### WHAT TO WORK ON
Return each line in the records below that includes "Phúc".

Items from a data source
*** Block opens ***

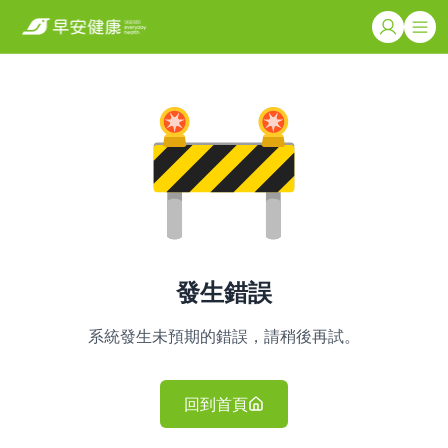
發生錯誤
系統發生未預期的錯誤，請稍後再試。
回到首頁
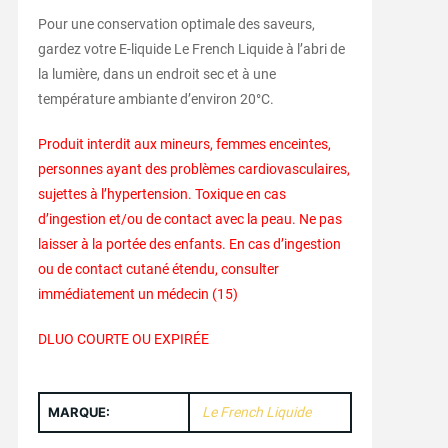
Pour une conservation optimale des saveurs,
gardez votre E-liquide Le French Liquide à l’abri de
la lumière, dans un endroit sec et à une
température ambiante d’environ 20°C.
Produit interdit aux mineurs, femmes enceintes,
personnes ayant des problèmes cardiovasculaires,
sujettes à l’hypertension. Toxique en cas
d’ingestion et/ou de contact avec la peau. Ne pas
laisser à la portée des enfants. En cas d’ingestion
ou de contact cutané étendu, consulter
immédiatement un médecin (15)
DLUO COURTE OU EXPIRÉE
MARQUE:
Le French Liquide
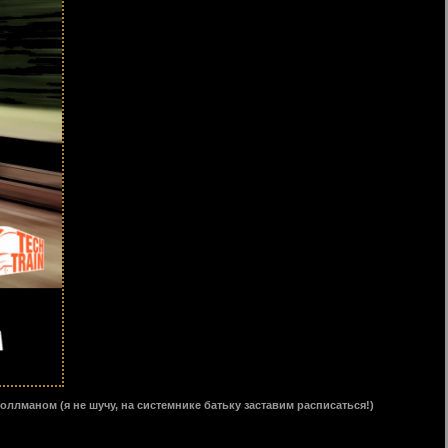
ллманом (я не шучу, на системнике батьку заставим расписаться!)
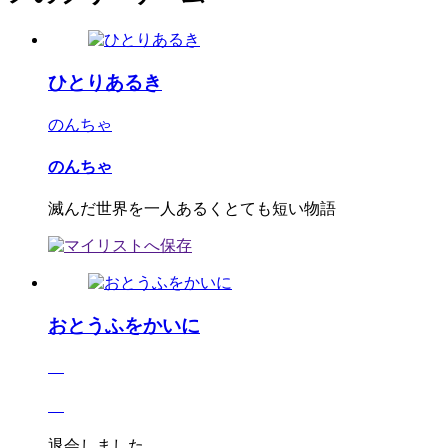
ひとりあるき
のんちゃ
のんちゃ
滅んだ世界を一人あるくとても短い物語
おとうふをかいに
退会しました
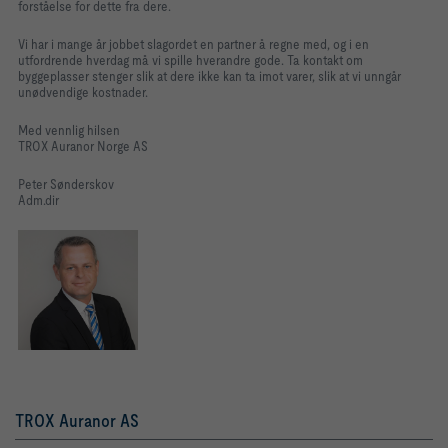
forståelse for dette fra dere.
Vi har i mange år jobbet slagordet en partner å regne med, og i en
utfordrende hverdag må vi spille hverandre gode. Ta kontakt om
byggeplasser stenger slik at dere ikke kan ta imot varer, slik at vi unngår
unødvendige kostnader.
Med vennlig hilsen
TROX Auranor Norge AS
Peter Sønderskov
Adm.dir
TROX Auranor AS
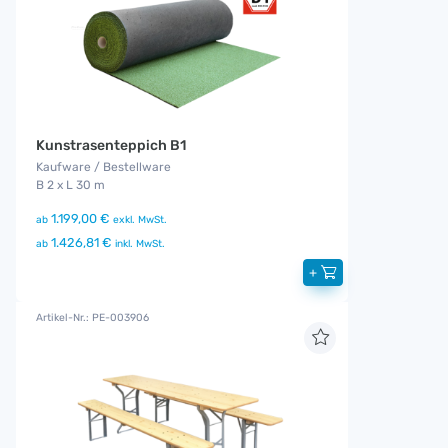
Kunstrasenteppich B1
Kaufware / Bestellware
B 2 x L 30 m
1.199,00 €
ab
exkl. MwSt.
1.426,81 €
ab
inkl. MwSt.
+
Artikel-Nr.: PE-003906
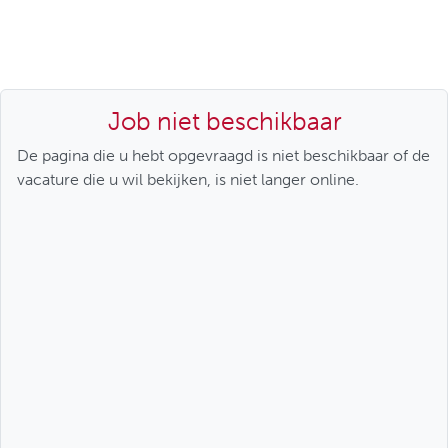
Job niet beschikbaar
De pagina die u hebt opgevraagd is niet beschikbaar of de
vacature die u wil bekijken, is niet langer online.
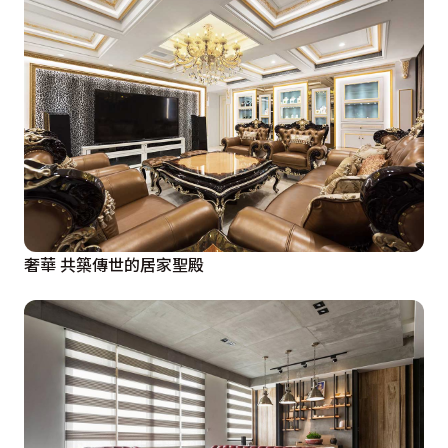
奢華 共築傳世的居家聖殿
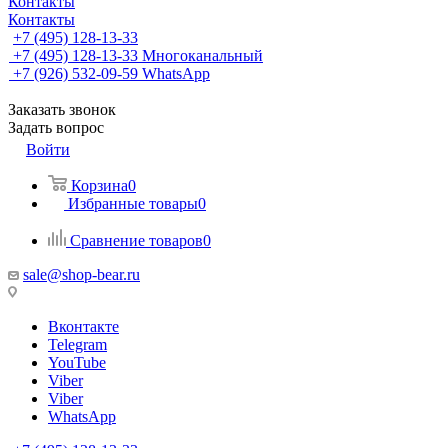
Контакты
Контакты
+7 (495) 128-13-33
+7 (495) 128-13-33
Многоканальный
+7 (926) 532-09-59
WhatsApp
Заказать звонок
Задать вопрос
Войти
Корзина
0
Избранные товары
0
Сравнение товаров
0
sale@shop-bear.ru
Вконтакте
Telegram
YouTube
Viber
Viber
WhatsApp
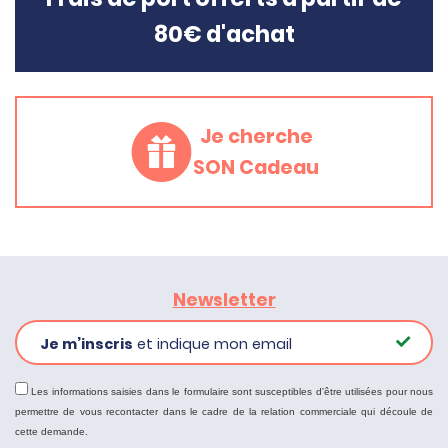
80€ d'achat
Je cherche
SON Cadeau
Newsletter
Je m’inscris
et indique mon email
Les informations saisies dans le formulaire sont susceptibles d'être utilisées pour nous
permettre de vous recontacter dans le cadre de la relation commerciale qui découle de
cette demande.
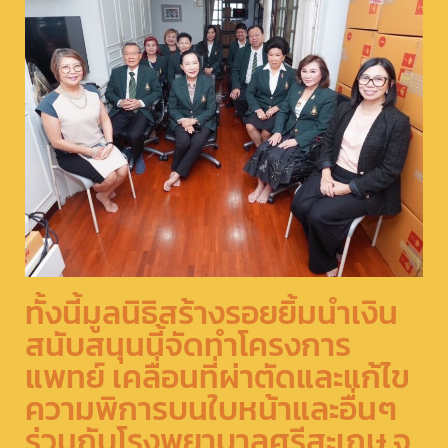
ทั้งนี้มูลนิธิสร้างรอยยิ้ม​นำเงิน
สนับสนุนนี้จัดทำโครงการ
แพทย์ เคลื่อนที่ผ่าตัดและแก้ไข
ความพิการบนใบหน้าและอื่นๆ​
ร่วมกับโรงพยาบาลศรีสะเกษ​ จ.​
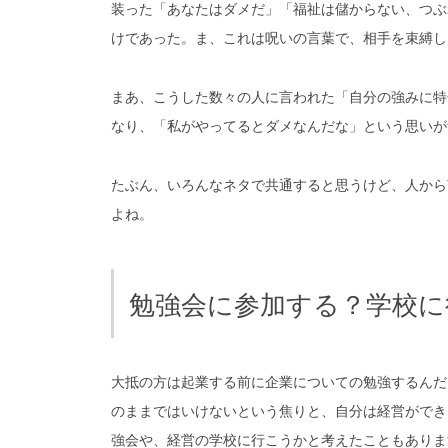
装った「あなたはダメだ」「福祉は儲からない、つぶ
けであった。ま、これは呪いの言葉で、相手を束縛し
まあ、こうした数々の人に言われた「自分の強みに特
なり、「私がやってるとダメなんだな」という思いが
たぶん、いろんなネタで共通すると思うけど、人から
よね。
勉強会に参加する？学校に
大抵の方は起業する前に企業についての勉強するんだ
のままではいけないという焦りと、自分は経営ができ
強会や、経営の学校に行こうかと考えたこともありま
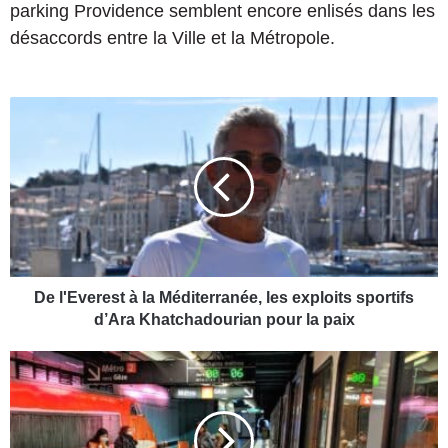
parking Providence semblent encore enlisés dans les
désaccords entre la Ville et la Métropole.
D
e
l
'
E
v
e
r
e
s
De l'Everest à la Méditerranée, les exploits sportifs
t
d’Ara Khatchadourian pour la paix
à
l
L
a
e
M
s
é
t
d
r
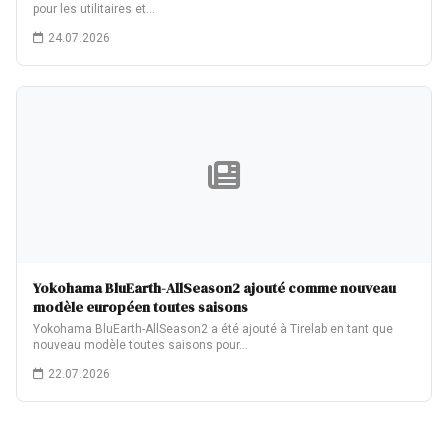
pour les utilitaires et…
24.07.2026
Yokohama BluEarth-AllSeason2 ajouté comme nouveau
modèle européen toutes saisons
Yokohama BluEarth-AllSeason2 a été ajouté à Tirelab en tant que
nouveau modèle toutes saisons pour…
22.07.2026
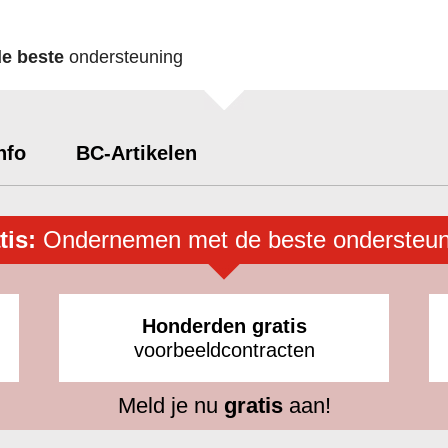
de beste
ondersteuning
nfo
BC-Artikelen
tis:
Ondernemen met de beste ondersteun
Honderden gratis
voorbeeldcontracten
Meld je nu
gratis
aan!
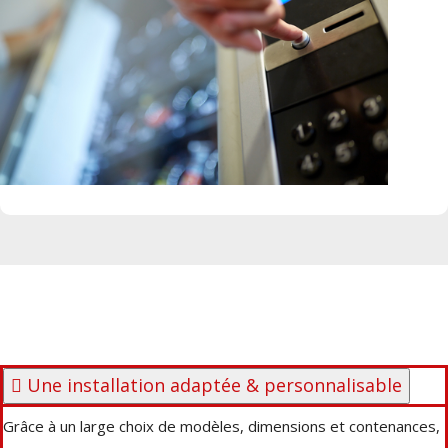
Une installation adaptée & personnalisable
Grâce à un large choix de modèles, dimensions et contenances,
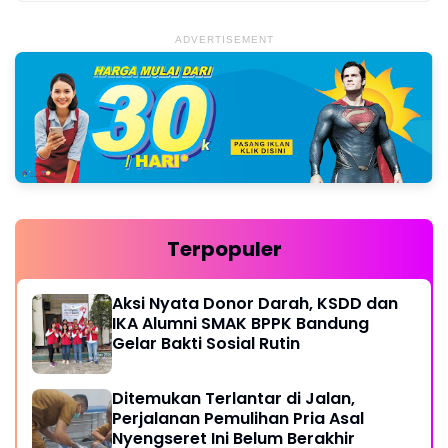
ADVERTISEMENT
Terpopuler
Aksi Nyata Donor Darah, KSDD dan
IKA Alumni SMAK BPPK Bandung
Gelar Bakti Sosial Rutin
Ditemukan Terlantar di Jalan,
Perjalanan Pemulihan Pria Asal
Nyengseret Ini Belum Berakhir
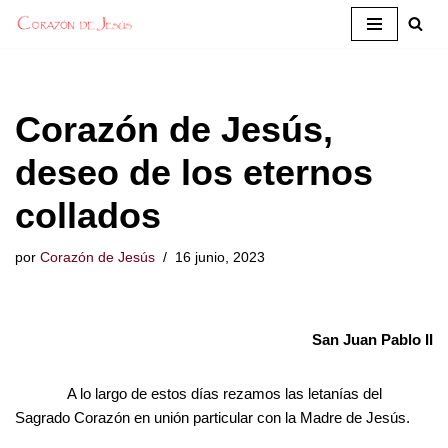
Saltar
al
contenido
Corazón de Jesús,
deseo de los eternos
collados
por
Corazón de Jesús
16 junio, 2023
San Juan Pablo II
A lo largo de estos días rezamos las letanías del
Sagrado Corazón en unión particular con la Madre de Jesús.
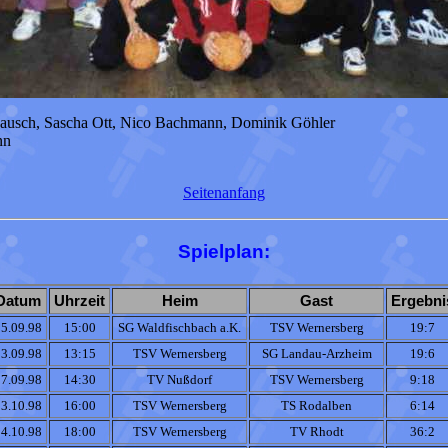
usch, Sascha Ott, Nico Bachmann, Dominik Göhler
nn
Seitenanfang
Spielplan:
Datum
Uhrzeit
Heim
Gast
Ergebni
5.09.98
15:00
SG Waldfischbach a.K.
TSV Wernersberg
19:7
3.09.98
13:15
TSV Wernersberg
SG Landau-Arzheim
19:6
7.09.98
14:30
TV Nußdorf
TSV Wernersberg
9:18
3.10.98
16:00
TSV Wernersberg
TS Rodalben
6:14
4.10.98
18:00
TSV Wernersberg
TV Rhodt
36:2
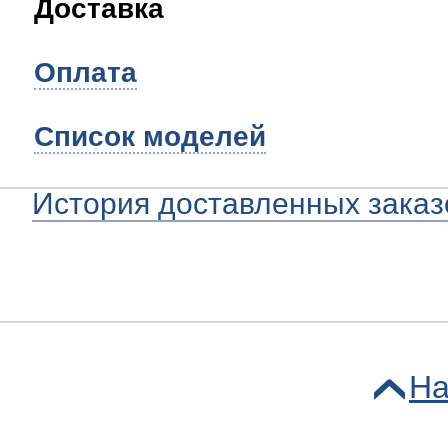
Доставка
Оплата
Список моделей
История доставленных заказ
На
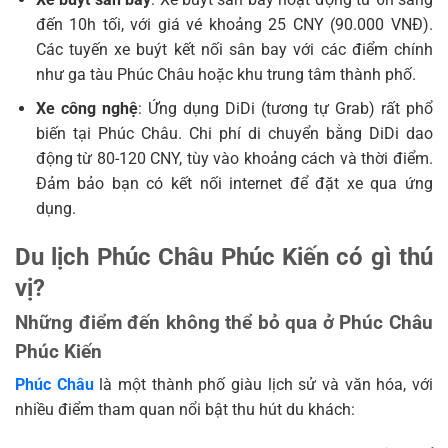
đến 10h tối, với giá vé khoảng 25 CNY (90.000 VNĐ).
Các tuyến xe buýt kết nối sân bay với các điểm chính
như ga tàu Phúc Châu hoặc khu trung tâm thành phố.
Xe công nghệ
: Ứng dụng DiDi (tương tự Grab) rất phổ
biến tại Phúc Châu. Chi phí di chuyển bằng DiDi dao
động từ 80-120 CNY, tùy vào khoảng cách và thời điểm.
Đảm bảo bạn có kết nối internet để đặt xe qua ứng
dụng.
Du lịch Phúc Châu Phúc Kiến có gì thú
vị?
Những điểm đến không thể bỏ qua ở Phúc Châu
Phúc Kiến
Phúc Châu
là một thành phố giàu lịch sử và văn hóa, với
nhiều điểm tham quan nổi bật thu hút du khách:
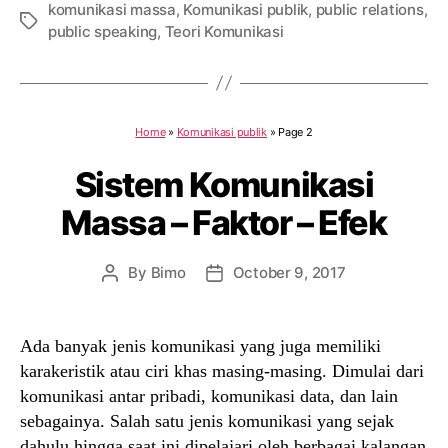
komunikasi massa
,
Komunikasi publik
,
public relations
,
Tags
public speaking
,
Teori Komunikasi
Home
»
Komunikasi publik
»
Page 2
Sistem Komunikasi
Massa – Faktor – Efek
By
Bimo
October 9, 2017
Post
Post
author
date
Ada banyak jenis komunikasi yang juga memiliki
karakeristik atau ciri khas masing-masing. Dimulai dari
komunikasi antar pribadi, komunikasi data, dan lain
sebagainya. Salah satu jenis komunikasi yang sejak
dahulu hingga saat ini dipelajari oleh berbagai kalangan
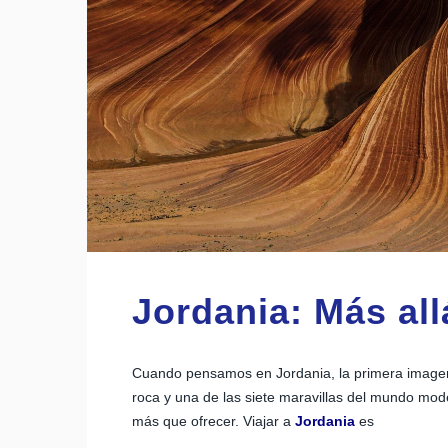
Jordania: Más all
Cuando pensamos en Jordania, la primera image
roca y una de las siete maravillas del mundo mod
más que ofrecer. Viajar a
Jordania
es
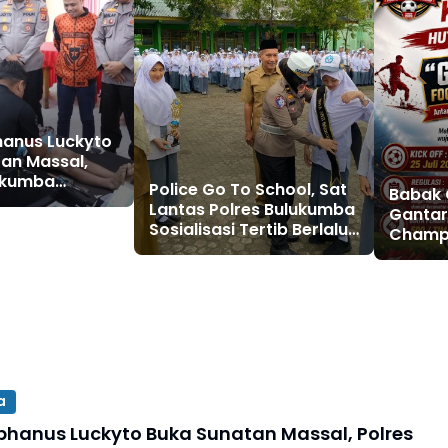
hanus Luckyto
an Massal,
lukumba
Police Go To School, Sat
Babak 
i dengan
Lantas Polres Bulukumba
Gantar
ncasila
Sosialisasi Tertib Berlalu
Champi
Lintas di Kalangan
Digelar
Pelajar
Trofi,
hingga
Individ
a
phanus Luckyto Buka Sunatan Massal, Polres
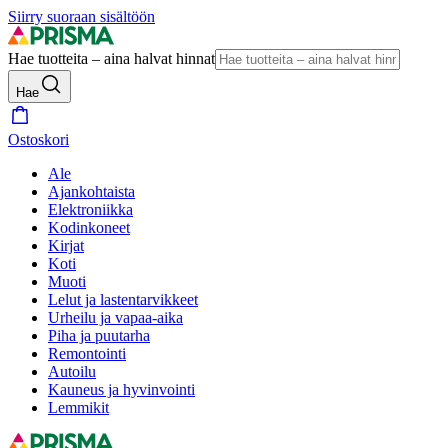
Siirry suoraan sisältöön
Hae tuotteita – aina halvat hinnat
Hae
Ostoskori
Ale
Ajankohtaista
Elektroniikka
Kodinkoneet
Kirjat
Koti
Muoti
Lelut ja lastentarvikkeet
Urheilu ja vapaa-aika
Piha ja puutarha
Remontointi
Autoilu
Kauneus ja hyvinvointi
Lemmikit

*** Block closes ***

### TASK RESULT
như ga tàu Phúc Châu hoặc khu trung tâm thành phố.
biến tại Phúc Châu. Chi phí di chuyển bằng DiDi dao
Du lịch Phúc Châu Phúc Kiến có gì thú
Những điểm đến không thể bỏ qua ở Phúc Châu
Phúc Kiến
Phúc Châu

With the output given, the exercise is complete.